Silo gives security team instant access to safe and anonymous environments
The leading human capital management solutions provider employs a holistic approach to security, incorporating SOC, physical security, intelligence and threat analytics, along with network and system security functions under one global umbrella. With tens of thousands of customers across every industry and geography, the company places a premium on security, proactively hiring skilled analysts and practiced leaders with experience in both public and private sectors to help make the enterprise more resilient and responsive to potential threats.
Prior to using Silo, the company’s ability to engage with emerging threats was limited to a handful of trained analysts who used virtual machines to disguise their identities and location. “The scope of their research was extremely limited,” says the threat intel team manager. “It was always passive – we really didn’t have the ability to develop proactive research practices. Today, when we need to engage, we use Silo — all of us, every single day.”

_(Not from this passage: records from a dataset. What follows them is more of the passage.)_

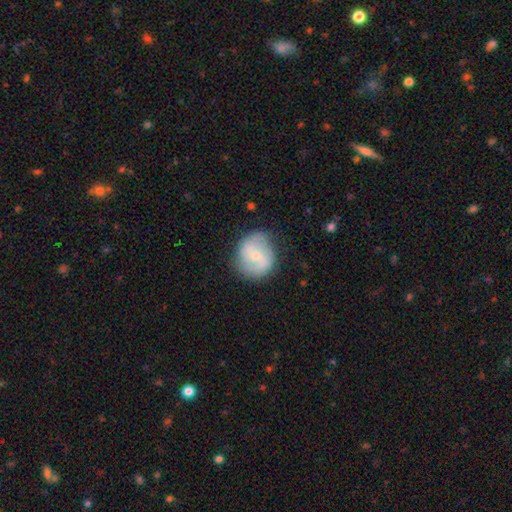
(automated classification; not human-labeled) smooth_or_featured: featured or disk (p=0.62) [alt: smooth p=0.32]
disk_edge_on: no (p=0.97) [alt: yes p=0.03]
bar: no (p=0.47) [alt: weak p=0.43]
has_spiral_arms: yes (p=0.86) [alt: no p=0.14]
spiral_winding: medium (p=0.46) [alt: loose p=0.31]
spiral_arm_count: 2 (p=0.83) [alt: can't tell p=0.10]
bulge_size: small (p=0.58) [alt: moderate p=0.37]
merging: none (p=0.78) [alt: minor disturbance p=0.16]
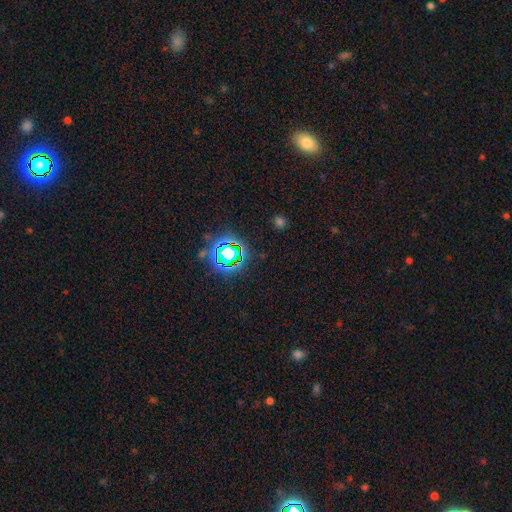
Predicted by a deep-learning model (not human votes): smooth-or-featured: star or artifact: 76% | smooth: 16% | featured or disk: 8%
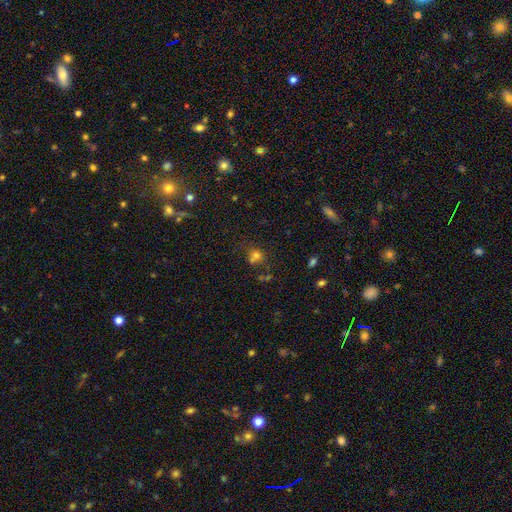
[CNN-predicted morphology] smooth 66%, star or artifact 22%, featured or disk 12%. Down the decision tree: how rounded — round (69%); merging — none (45%).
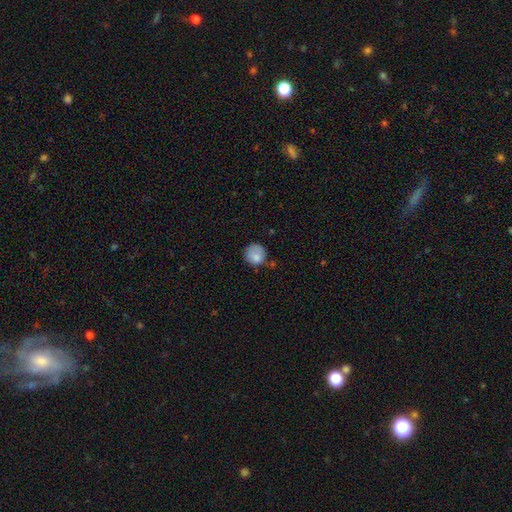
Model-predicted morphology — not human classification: Smooth or featured?
  - smooth: 82% *
  - featured or disk: 10%
  - star or artifact: 8%
How rounded?
  - round: 88% *
  - in between: 11%
  - cigar-shaped: 1%
Merging?
  - none: 63% *
  - minor disturbance: 25%
  - major disturbance: 8%
  - merger: 4%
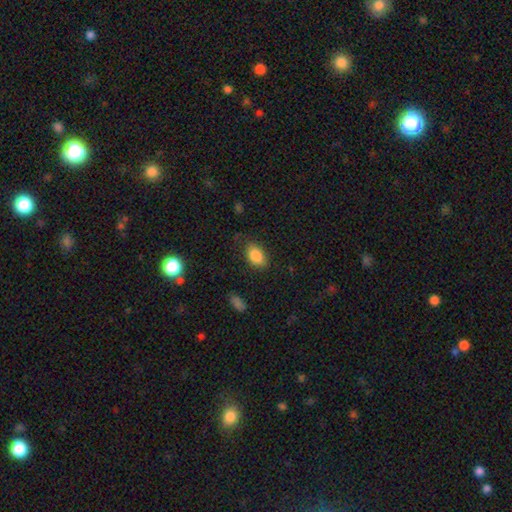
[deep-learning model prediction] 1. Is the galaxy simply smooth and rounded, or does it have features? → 85% smooth, 8% star or artifact, 6% featured or disk.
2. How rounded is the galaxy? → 87% in between, 11% round, 2% cigar-shaped.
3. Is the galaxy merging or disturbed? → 79% none, 15% minor disturbance, 4% major disturbance, 1% merger.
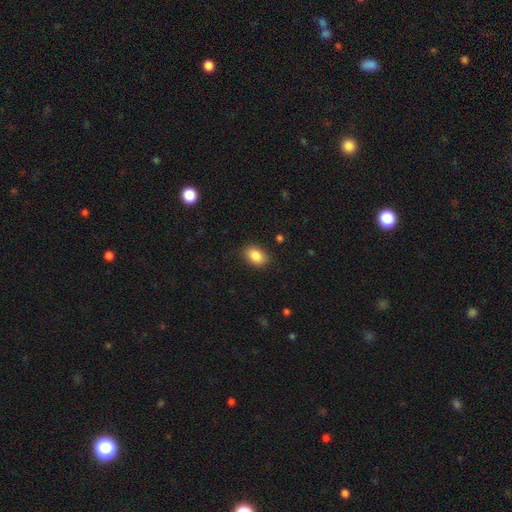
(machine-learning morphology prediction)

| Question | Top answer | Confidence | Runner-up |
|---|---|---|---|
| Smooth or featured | smooth | 86% | star or artifact (8%) |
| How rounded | in between | 78% | round (20%) |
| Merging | none | 84% | minor disturbance (12%) |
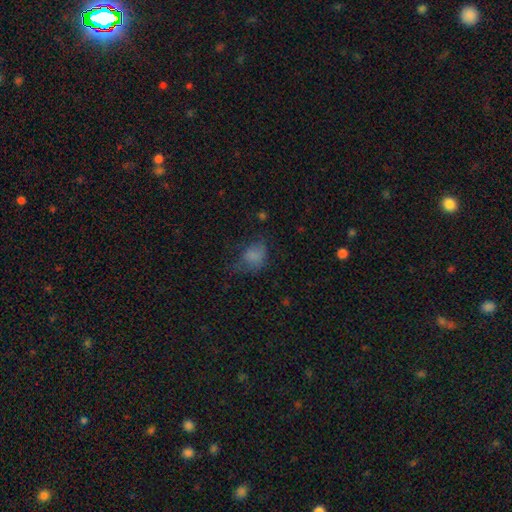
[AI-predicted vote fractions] A smooth galaxy with no disk features (67%) that is in between round and cigar-shaped (64%). Merging: none (41%).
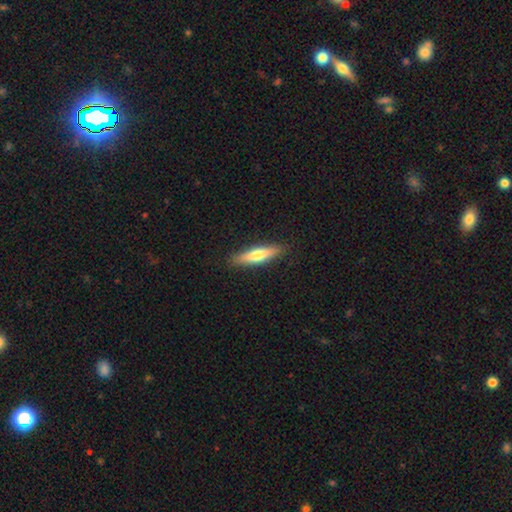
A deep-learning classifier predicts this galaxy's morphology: Smooth or featured: smooth — 59% (featured or disk — 35%)
How rounded: cigar-shaped — 79% (in between — 19%)
Merging: none — 90% (minor disturbance — 8%)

Silo’s anonymity and geolocation features help the team gather and refine information quickly
Alerts can come from any direction: some are generated by third party platforms and tools, others are passed along from the SOC, network and systems security and other teams. Occasionally, the threat intel team comes across a shared tweet that catches their attention and warrants more investigation. Whether working on proactive research projects or reacting to a perceived threat, the intel team defaults to Silo to quickly jump in and start gathering information and evidence.
“Anonymity and geolocation features have had the biggest impact for us,” continues the threat intel manager. “It gives us the ability to quickly set up an environment from any given location and immediately start our research. The speed is exceptional — we no longer need to make sure the VPN is on – Silo instantly places you where you need to be. This is the type of capability you can’t easily replicate without spending a lot of money — it’s a huge value to us.”

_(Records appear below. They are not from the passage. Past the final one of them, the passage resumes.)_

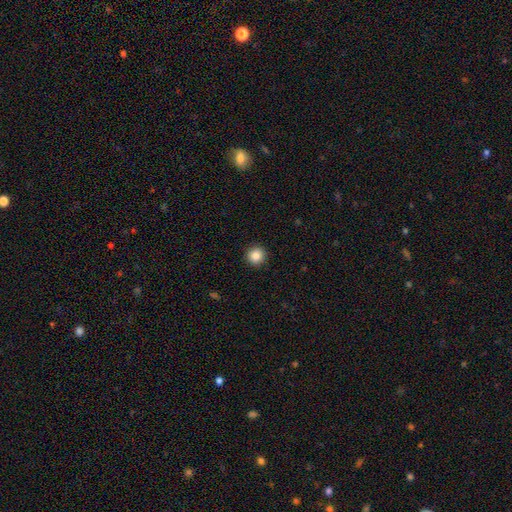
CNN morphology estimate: The model was most divided on "smooth or featured": smooth: 85%, star or artifact: 10%, featured or disk: 5%. More confident: how rounded — round (94%); merging — none (93%).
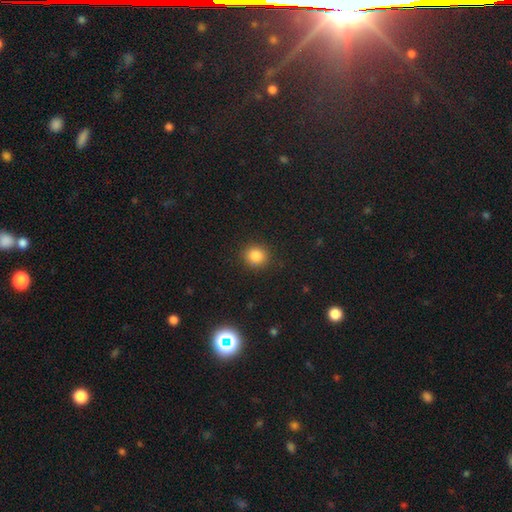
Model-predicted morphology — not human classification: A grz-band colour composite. It shows a smooth galaxy with no disk features (84%) that is round (85%). Merging: none (90%).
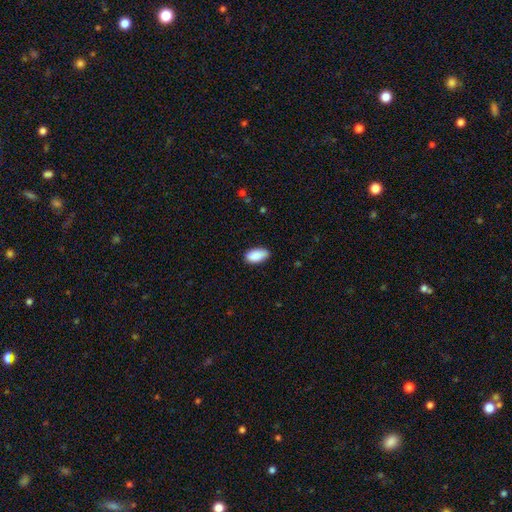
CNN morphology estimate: The model was most divided on "merging": none: 79%, minor disturbance: 18%, major disturbance: 2%, merger: 1%. More confident: how rounded — in between (94%); smooth or featured — smooth (90%).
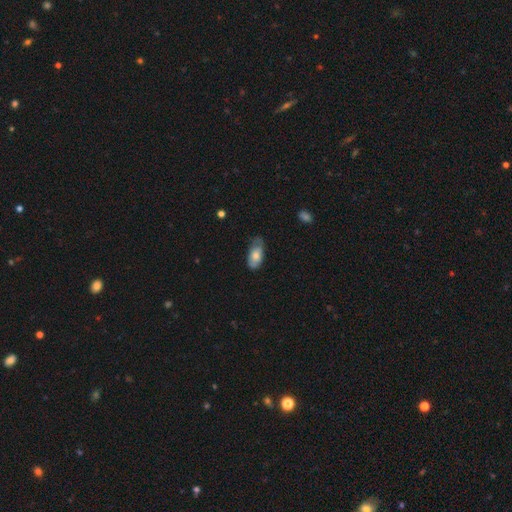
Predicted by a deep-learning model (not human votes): Smooth or featured? Predicted: smooth (p=0.65). How rounded? Predicted: in between (p=0.90). Merging? Predicted: none (p=0.53).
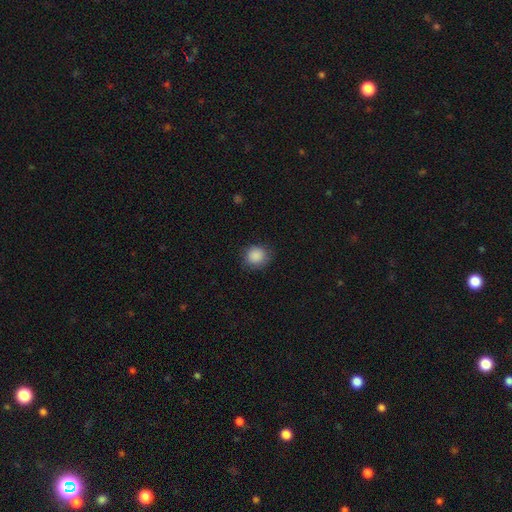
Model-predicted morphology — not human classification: smooth_or_featured: smooth (p=0.88) [alt: star or artifact p=0.09]
how_rounded: round (p=0.83) [alt: in between p=0.16]
merging: none (p=0.83) [alt: minor disturbance p=0.13]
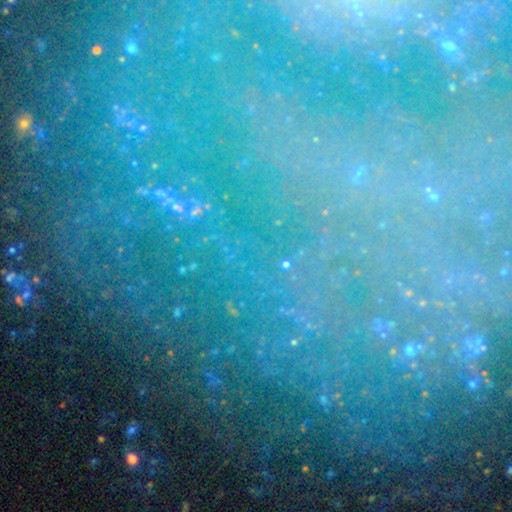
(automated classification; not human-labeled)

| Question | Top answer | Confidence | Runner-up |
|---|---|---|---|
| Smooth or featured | star or artifact | 80% | featured or disk (11%) |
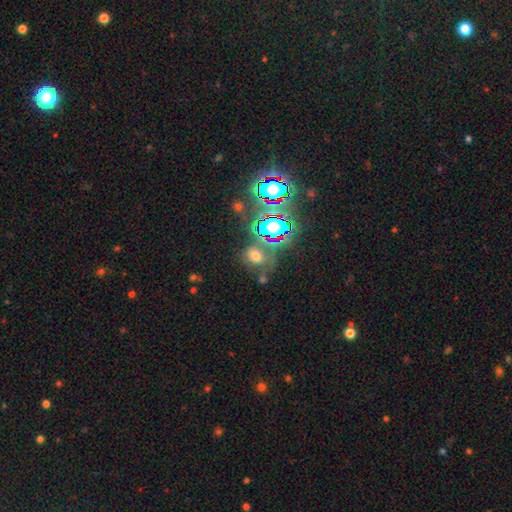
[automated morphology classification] type=smooth (53%); roundness=in between (52%); merging=none (62%).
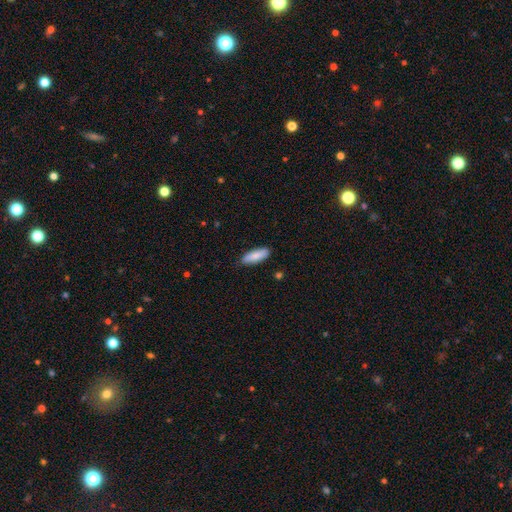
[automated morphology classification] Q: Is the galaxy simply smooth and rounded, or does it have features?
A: smooth — 85%.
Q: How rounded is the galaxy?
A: in between — 59%.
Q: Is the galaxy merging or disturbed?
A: none — 86%.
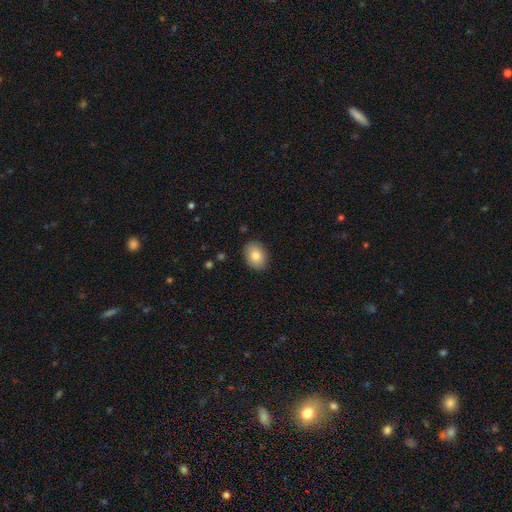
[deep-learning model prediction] This is clearly a smooth galaxy (84%). How rounded: likely in between (77%). Merging: clearly none (88%).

Another capability that proved to be particularly valuable to the threat intel team is Silo’s translation tool. “The out-of-band translation is immensely helpful,” explains the team manager. “It doesn’t tip off anyone in the browser that you are looking at them from another location, nobody can see that we are translating the content of their websites. It’s quite beneficial to do a search in a local language, get region-specific results, take a quick impression of what’s there and move on.”

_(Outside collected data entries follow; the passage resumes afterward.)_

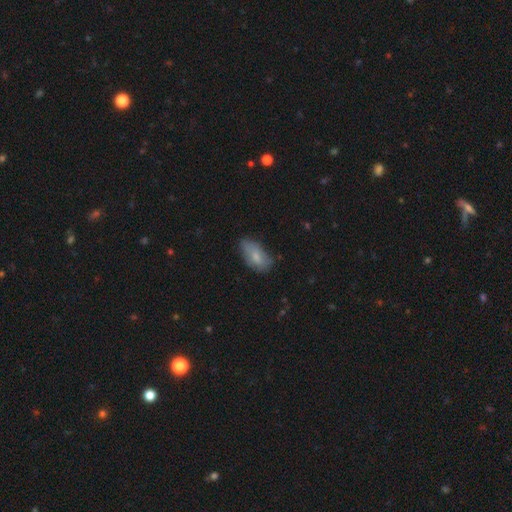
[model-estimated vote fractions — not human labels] Overall: smooth (74%). How rounded: in between (91%). Merging: none (59%; minor disturbance 31%).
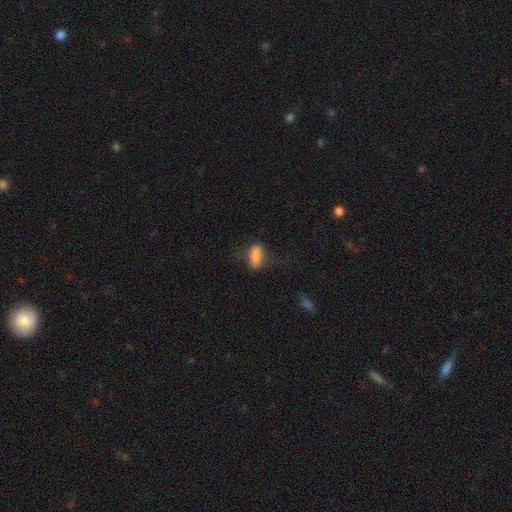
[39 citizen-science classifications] smooth_or_featured: smooth (p=0.85) [alt: featured or disk p=0.10]
how_rounded: in between (p=0.70) [alt: cigar-shaped p=0.30]
merging: none (p=0.68) [alt: minor disturbance p=0.19]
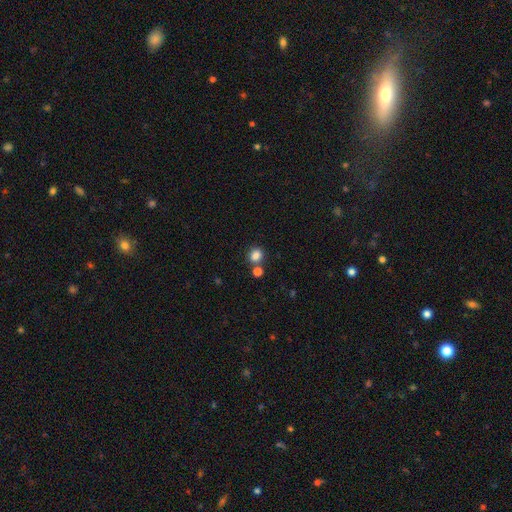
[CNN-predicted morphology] smooth-or-featured: smooth: 84% | star or artifact: 12% | featured or disk: 5%
  how-rounded: round: 70% | in between: 29% | cigar-shaped: 1%
  merging: none: 68% | merger: 20% | minor disturbance: 9% | major disturbance: 3%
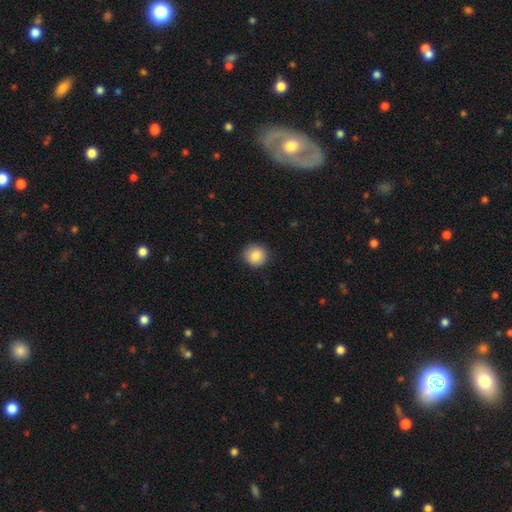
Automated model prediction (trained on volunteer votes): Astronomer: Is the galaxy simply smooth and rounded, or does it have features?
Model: smooth — 86%.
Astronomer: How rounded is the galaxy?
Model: round — 91%.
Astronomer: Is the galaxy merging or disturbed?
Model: none — 89%.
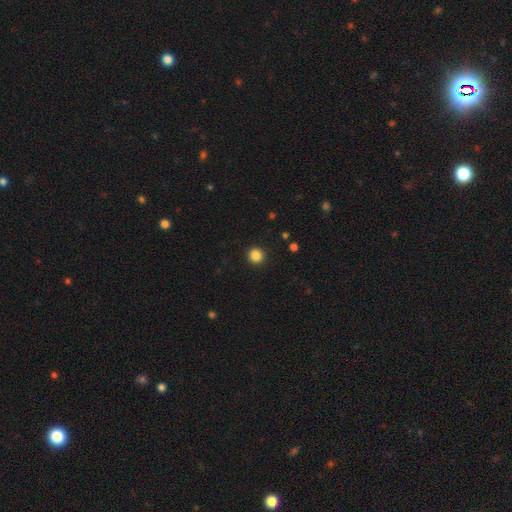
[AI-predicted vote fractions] Morphology: type=smooth (86%); roundness=round (92%); merging=none (92%).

The team routinely uses Silo’s automated collection features, such as Gofer, for context-aware searches. The company’s threat intel analysts were familiar with other open-source tools that allow for automated searches, but unlike Silo, they require a researcher to set up criteria for each individual URL. Silo’s multi-search workflows help save time and allow teams to gather information quicker across multiple sites.
The threat intel team’s primary mission is to enrich threat events with additional intelligence. “The collection phase is only a part of it; then comes processing and analysis,” continues the team manager. “We use the data that we gather with Silo and through other feeds and apply our analytics capabilities and tradecraft to suggest remediation and response actions.”
The threat intel team works closely with Authentic8’s product group to provide feedback and suggest new product capabilities and integrations. They plan to introduce Silo to the SOC team and expand the product’s use throughout the global security organization.